Did you have a favorite spot on campus, and what did you like about it?

Columbia’s campus is defined by its nooks and crannies, and I had so many places I loved. As a rower, the Gould (now Gould-Remmer) Boathouse; for quiet and study the Starr East Asian Library in Kent; for soaking up the intellectual life of the College, it would have to be Professor J.W. “Wim” Smit’s office. Smit had a cavernous book-lined space in Philosophy Hall with a huge window overlooking Amsterdam Avenue. For some reason, the Queen Wilhelmina Professor of the History, Language and Literature of the Netherlands let me — a non-Dutch speaking undergrad — hang out while he worked on his research and occasionally talked to me about what he was doing, and, if I was lucky that day, everything else about the world.

But in the end, as clichéd as it might be, my absolute favorite spot on campus was and will always be the Low Steps. I worked as a resident assistant the summer after graduation, and while hanging out with some other friends who had also not yet moved on, I found a working electrical plug at the southeast end of the steps. I don’t know if it’s still there, but that plug powered a boom box and blenders full of blueberry daiquiris for us that last College summer, when I had no idea what was coming next, and really didn’t care.

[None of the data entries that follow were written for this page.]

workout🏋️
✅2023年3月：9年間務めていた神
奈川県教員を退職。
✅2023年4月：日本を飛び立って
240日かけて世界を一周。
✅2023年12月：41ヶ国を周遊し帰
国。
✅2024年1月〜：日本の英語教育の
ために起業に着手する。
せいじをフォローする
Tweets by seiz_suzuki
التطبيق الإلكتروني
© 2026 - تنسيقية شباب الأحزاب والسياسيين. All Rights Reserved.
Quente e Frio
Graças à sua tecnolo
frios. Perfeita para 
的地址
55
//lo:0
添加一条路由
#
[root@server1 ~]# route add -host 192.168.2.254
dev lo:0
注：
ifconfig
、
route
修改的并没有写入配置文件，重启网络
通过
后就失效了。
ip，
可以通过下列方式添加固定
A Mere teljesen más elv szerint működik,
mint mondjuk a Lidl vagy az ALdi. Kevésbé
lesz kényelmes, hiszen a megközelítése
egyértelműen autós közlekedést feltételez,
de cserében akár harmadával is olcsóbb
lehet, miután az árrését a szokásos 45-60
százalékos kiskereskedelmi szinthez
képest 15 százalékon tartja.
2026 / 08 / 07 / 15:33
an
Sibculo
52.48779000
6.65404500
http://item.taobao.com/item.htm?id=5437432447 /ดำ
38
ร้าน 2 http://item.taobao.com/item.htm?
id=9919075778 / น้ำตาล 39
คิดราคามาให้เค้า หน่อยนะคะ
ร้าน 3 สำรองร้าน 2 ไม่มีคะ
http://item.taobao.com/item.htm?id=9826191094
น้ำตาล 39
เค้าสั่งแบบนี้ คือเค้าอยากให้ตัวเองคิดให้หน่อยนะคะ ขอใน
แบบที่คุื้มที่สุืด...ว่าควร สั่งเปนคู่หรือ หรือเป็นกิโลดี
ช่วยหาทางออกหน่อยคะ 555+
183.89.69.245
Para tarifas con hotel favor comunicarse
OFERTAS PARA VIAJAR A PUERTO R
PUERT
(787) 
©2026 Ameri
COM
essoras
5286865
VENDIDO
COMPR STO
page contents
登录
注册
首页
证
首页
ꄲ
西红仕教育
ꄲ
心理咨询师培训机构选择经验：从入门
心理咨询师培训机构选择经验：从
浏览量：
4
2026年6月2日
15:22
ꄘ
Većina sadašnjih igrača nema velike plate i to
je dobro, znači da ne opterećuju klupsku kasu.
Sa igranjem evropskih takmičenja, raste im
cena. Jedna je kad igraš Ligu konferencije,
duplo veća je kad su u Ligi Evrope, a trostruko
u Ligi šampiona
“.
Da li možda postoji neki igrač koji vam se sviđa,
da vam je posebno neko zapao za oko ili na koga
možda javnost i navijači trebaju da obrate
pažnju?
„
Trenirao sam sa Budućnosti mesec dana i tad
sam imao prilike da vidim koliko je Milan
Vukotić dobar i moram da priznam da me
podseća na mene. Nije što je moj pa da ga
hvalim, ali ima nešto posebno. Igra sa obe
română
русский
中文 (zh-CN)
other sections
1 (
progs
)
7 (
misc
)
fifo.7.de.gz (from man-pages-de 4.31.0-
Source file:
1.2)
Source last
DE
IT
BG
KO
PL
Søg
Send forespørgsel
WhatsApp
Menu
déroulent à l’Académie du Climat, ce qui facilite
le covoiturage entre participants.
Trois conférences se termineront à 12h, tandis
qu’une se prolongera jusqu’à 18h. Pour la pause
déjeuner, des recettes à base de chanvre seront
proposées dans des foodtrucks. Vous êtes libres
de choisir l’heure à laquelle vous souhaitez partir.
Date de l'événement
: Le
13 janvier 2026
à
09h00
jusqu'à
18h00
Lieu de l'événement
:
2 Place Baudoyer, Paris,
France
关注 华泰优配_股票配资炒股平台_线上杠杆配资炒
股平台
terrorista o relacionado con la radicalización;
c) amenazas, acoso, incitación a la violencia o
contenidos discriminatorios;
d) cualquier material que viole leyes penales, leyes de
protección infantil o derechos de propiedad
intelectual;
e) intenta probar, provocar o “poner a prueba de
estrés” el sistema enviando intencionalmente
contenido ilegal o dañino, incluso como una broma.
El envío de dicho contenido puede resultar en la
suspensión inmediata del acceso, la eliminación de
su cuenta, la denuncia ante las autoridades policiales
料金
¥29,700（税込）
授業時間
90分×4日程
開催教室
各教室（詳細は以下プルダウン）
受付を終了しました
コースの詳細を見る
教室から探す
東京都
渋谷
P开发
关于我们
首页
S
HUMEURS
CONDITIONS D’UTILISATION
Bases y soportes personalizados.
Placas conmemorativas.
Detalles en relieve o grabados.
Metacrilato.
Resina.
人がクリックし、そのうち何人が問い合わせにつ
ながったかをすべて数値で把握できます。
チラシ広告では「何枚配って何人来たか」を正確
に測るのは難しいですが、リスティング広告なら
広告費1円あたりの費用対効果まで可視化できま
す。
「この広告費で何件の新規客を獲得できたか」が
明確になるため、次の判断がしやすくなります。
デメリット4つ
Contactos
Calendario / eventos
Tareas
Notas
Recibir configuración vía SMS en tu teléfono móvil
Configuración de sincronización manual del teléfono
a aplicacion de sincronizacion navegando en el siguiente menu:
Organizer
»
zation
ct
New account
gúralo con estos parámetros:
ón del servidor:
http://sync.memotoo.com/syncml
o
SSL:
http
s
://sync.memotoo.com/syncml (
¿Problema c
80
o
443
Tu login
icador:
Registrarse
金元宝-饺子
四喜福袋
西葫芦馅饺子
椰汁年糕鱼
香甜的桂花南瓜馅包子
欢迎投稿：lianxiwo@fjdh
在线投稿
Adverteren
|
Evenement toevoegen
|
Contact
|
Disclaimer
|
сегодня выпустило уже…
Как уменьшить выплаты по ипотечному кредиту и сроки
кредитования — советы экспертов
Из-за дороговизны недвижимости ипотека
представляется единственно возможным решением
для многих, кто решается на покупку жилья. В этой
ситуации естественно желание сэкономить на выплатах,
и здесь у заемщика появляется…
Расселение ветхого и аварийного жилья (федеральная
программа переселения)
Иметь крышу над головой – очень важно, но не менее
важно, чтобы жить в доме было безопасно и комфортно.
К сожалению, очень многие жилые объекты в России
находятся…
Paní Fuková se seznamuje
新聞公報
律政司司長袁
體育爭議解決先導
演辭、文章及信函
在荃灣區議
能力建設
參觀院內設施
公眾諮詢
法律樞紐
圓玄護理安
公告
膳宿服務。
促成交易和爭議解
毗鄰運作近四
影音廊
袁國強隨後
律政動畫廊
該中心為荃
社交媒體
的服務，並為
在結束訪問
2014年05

What, if anything, about your College experience would you do over?

I would have magically rescheduled Arthur Danto GSAS’53’s class on art and philosophy from afternoon to morning, so that it wouldn’t conflict with crew practice. I regretted not being able to study with him then, and that regret only intensified as the years went by and I found myself writing about the intersections of art, media and technology.